Wong was able to overcome those obstacles by conducting a “within-city” analysis, using data sets covering 200-plus Hong Kong estates. But before arriving at that sample, Wong started out with raw transaction data for all real estate transactions in Hong Kong between 1994 and 1998. She excluded transactions involving non-residential sectors and non-livable space such as car parks to get to her next research stage. That meant going over nearly 350,000 property-level observations such as the settlement prices, gross square footage, building names and street addresses.



Wong provides evidence to underscore her theory of “overconfidence-generated speculation” in Hong Kong, supported by a model used in a February 2003 study by Jose Scheinkman and Wei Xiong of Princeton University in their paper, “Overconfidence and Speculative Bubbles.” To test alternative theories on the relationship between speculation and turnover, she uses a model put out by Jainping Mei of the Stern School of Business at New York University, and Princeton University’s Scheinkman and Xiong in their February 2004 paper, “Speculative Trading and Stock Prices: An Analysis of China’s A-B Share Premia.”



With that armory of data and methodology, Wong was able to establish that the price increases in Hong Kong were not caused by “a simple supply-side story, in which a sudden decrease in housing supply or rational expectations of future supply decreases” were the main culprits. Wong also discovered that so-called fundamental factors — such as population growth and migration, wage trends, real interest rates and tax structures – did not spark the demand frenzy.



Wong also discounted the possible explanation of a “flight to quality” by investors after studying returns on equity stocks, bonds and foreign exchange. Here, Wong looked at Hong Kong’s Hang Seng stock index, where she found the returns to the non-real estate components were at least as high as that to holding residential housing stock. She extended this part of the investigation to track Hong Kong housing prices alongside indices in stock markets in Singapore and Japan. Her finding: While all three experienced a downturn between 1996 and 1998, the “foreign stock market indices (Singapore and Japan) fell much earlier than Hong Kong housing prices, and they did not show the sharp upward movement before the fall.” What this told her was that while the housing market crash may have been caused or aggravated by the regional economic downturn, the upswing before 1997 was rooted in factors specific to Hong Kong.

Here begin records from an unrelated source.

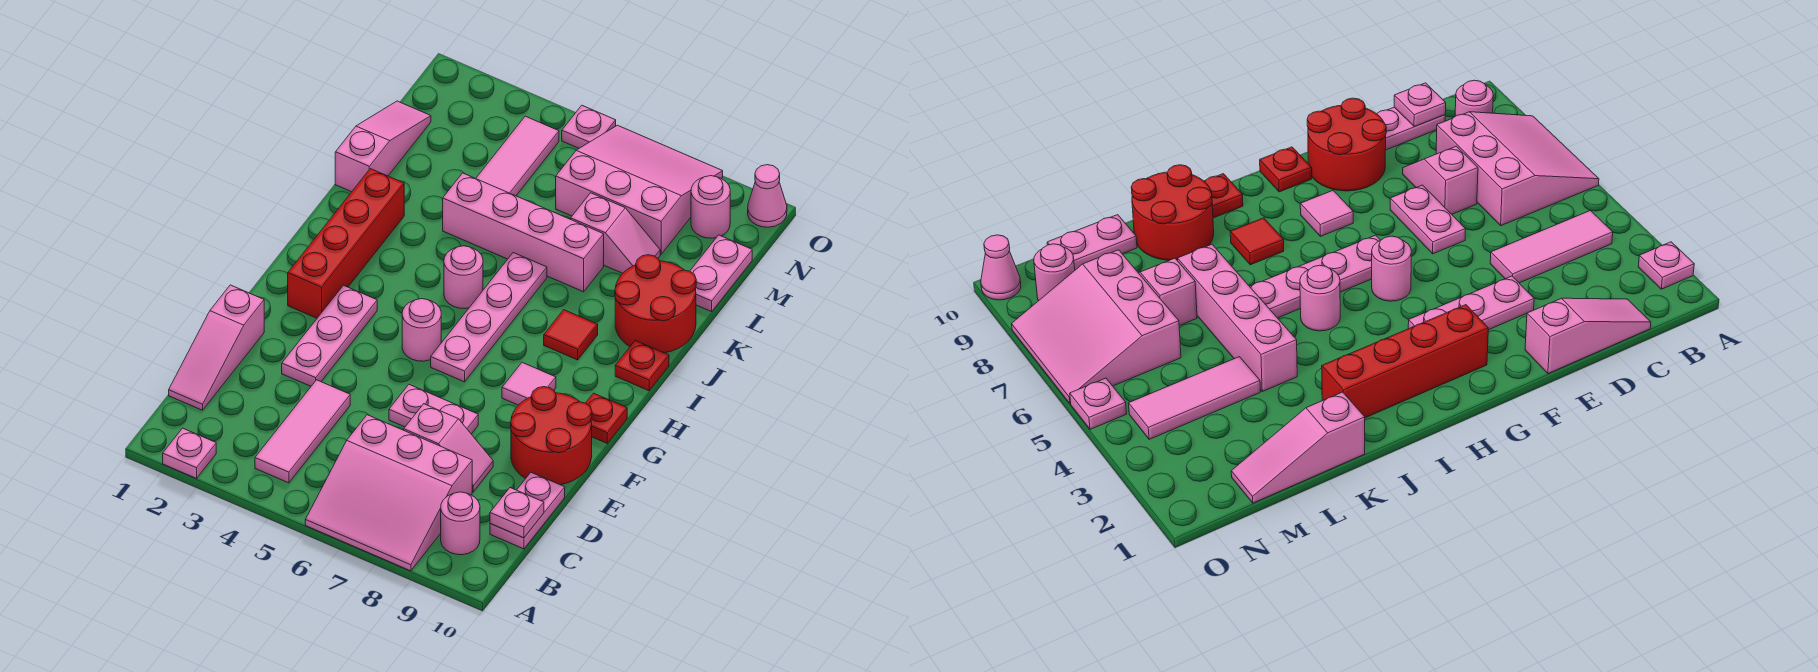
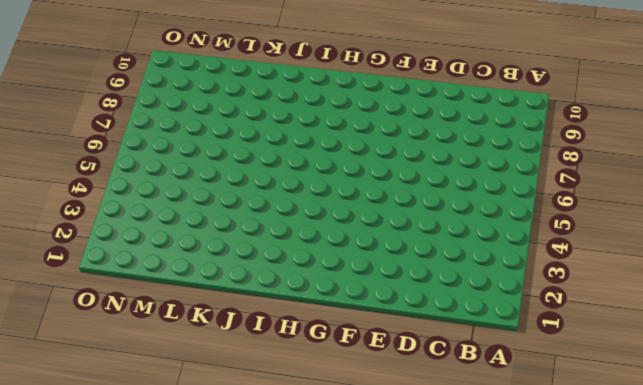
none -> pink 1x1 plate [163,428,216,478]
none -> pink 3x3 slope [305,415,472,571]
none -> pink 1x3 tile [255,380,350,483]

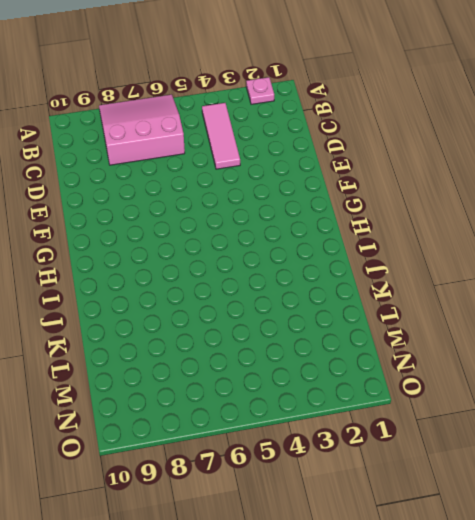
none -> pink 1x1 round brick [441,492,480,555]
none -> pink 1x3 slope [169,285,264,410]
none -> pink 1x2 plate [490,473,565,549]

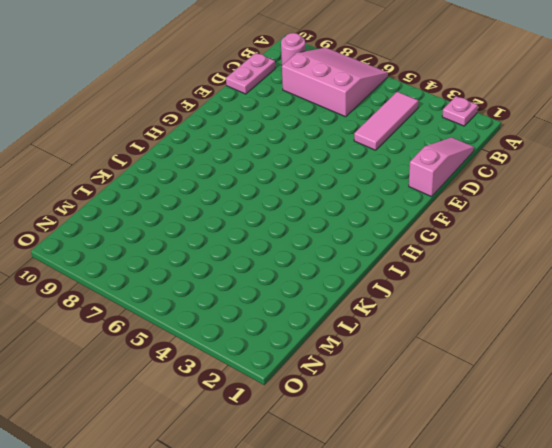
none -> pink 1x2 slope [404,404,493,492]
none -> pink 1x3 plate [282,285,377,386]
none -> pink 1x2 plate [389,385,478,434]

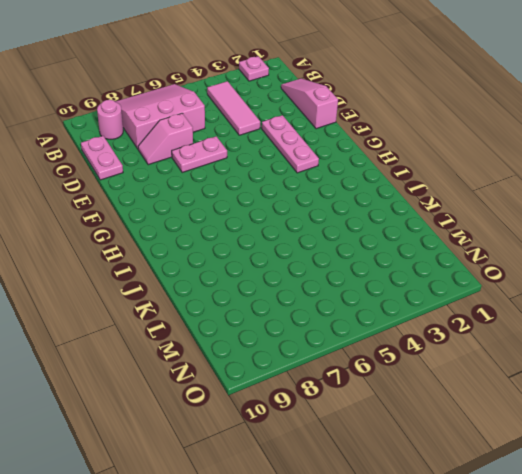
none -> red 2x2 round brick [511,387,592,485]
none -> red 1x4 brick [288,169,404,318]
none -> pink 1x1 round brick [402,299,441,361]

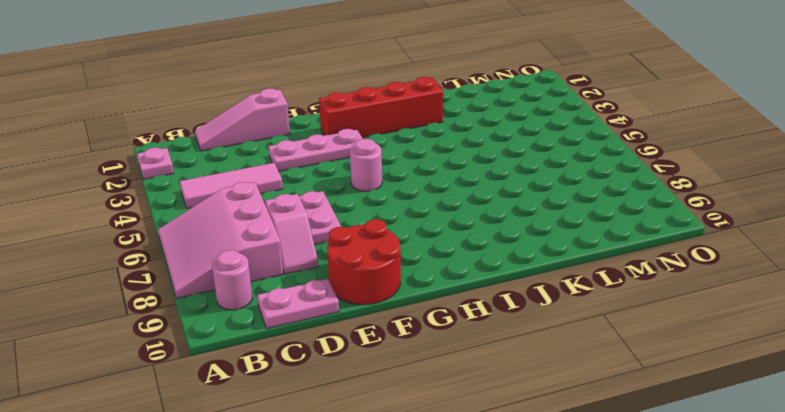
none -> pink 1x4 plate [431,253,547,382]
none -> pink 1x1 tile [502,363,556,405]
none -> red 1x1 plate [586,393,627,443]

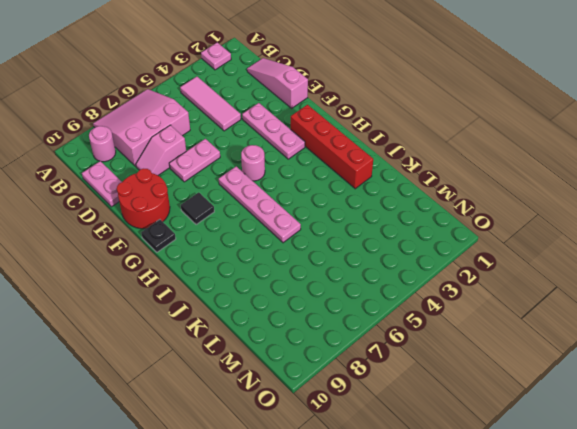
black 1x1 tile [181,192,214,225] -> pink 1x1 tile [502,363,556,405]
black 1x1 plate [141,220,176,252] -> red 1x1 plate [586,393,627,443]
none -> pink 1x1 round brick [444,246,483,309]
none -> red 1x1 tile [544,310,598,360]
none -> red 1x1 plate [615,341,669,391]

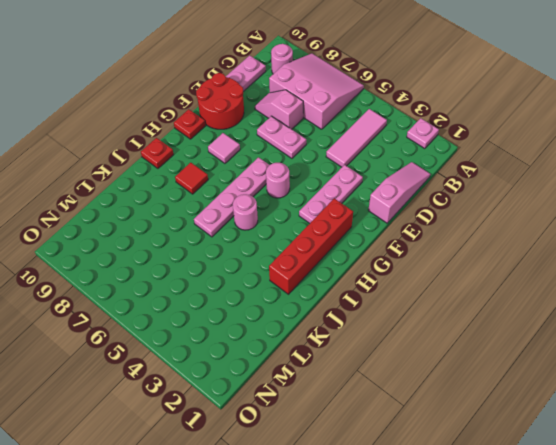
none -> red 2x2 round brick [615,255,696,353]
none -> pink 1x3 slope [335,101,431,192]
none -> pink 1x4 brick [443,173,604,292]

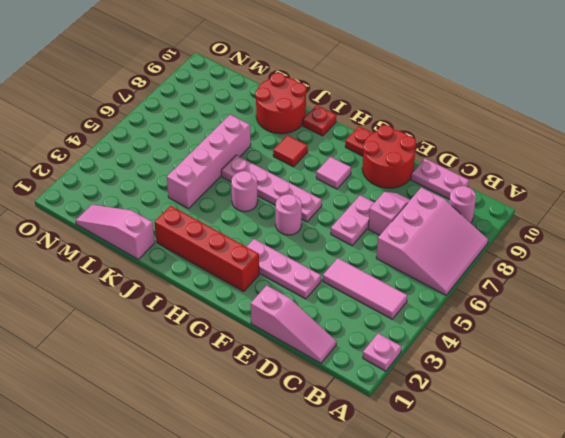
none -> pink 1x3 tile [476,116,559,196]
none -> pink 1x2 slope [571,193,660,273]
none -> pink 1x2 plate [690,235,752,312]

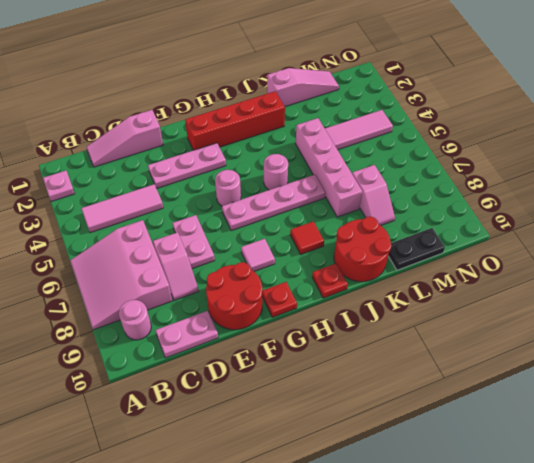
black 1x2 plate [388,228,445,270] -> pink 1x2 plate [690,235,752,312]
none -> pink 3x3 slope [556,125,723,254]
none -> pink 1x1 round brick [691,176,730,238]
none -> pink 1x1 plate [562,105,616,148]

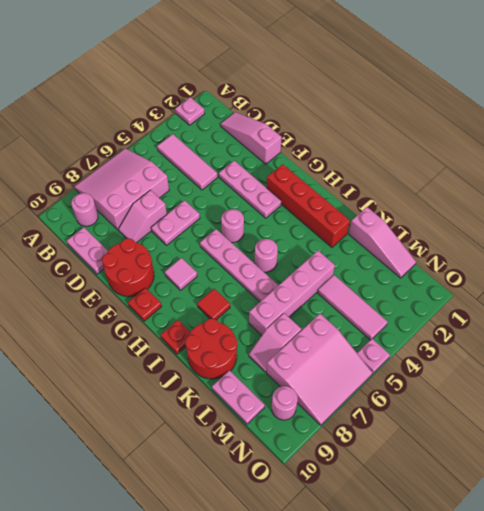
none -> pink 1x1 cone [748,165,787,227]
none -> pink 1x1 plate [490,488,544,538]

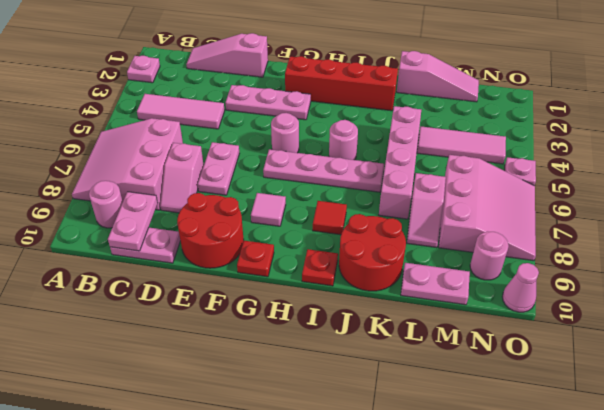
pink 1x2 plate [108,192,158,251] -> pink 1x1 plate [490,488,544,538]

Wong also explored interest rate movements as a possible explanation to rising home prices. Here, she found little evidence to support an argument that cheaper finance may have fueled the boom. The Hong Kong dollar is pegged to the U.S. dollar, and so the prime rate is often a reflection of the economic conditions in the U.S. rather than in Hong Kong



The report is a “work-in-progress,” says Wong, who wants to continue with her research and refine her findings. “I want to dig deeper into this story,” she notes. Without the benefit of adequate data and analysis, Wong won’t allow herself to be drawn into speculation on where the next bubble might be, although she does see some evidence in U.S. coastal city markets including San Francisco and Boston that warrant “suspicion.” She adds, however, that she cannot say “whether it is time to be alarmed, because I haven’t studied the data.”


Wong, who has and will continue to present her findings at conferences in Asia and the U.S., hasn’t yet sent her work to government policy makers and regulators in Hong Kong, but she plans to distribute copies among peers and other academicians. Her next research project aims at exploring “the linkage between the extent of speculation in different parts of Hong Kong and land supply,” she notes. Wong also plans to study the evolution of land use restriction variation across time and space in Hong Kong. “This is a very complex subject and it helps to have more minds focus on it,” she says. “We will hopefully develop more sophisticated and more satisfactory theories on real estate.”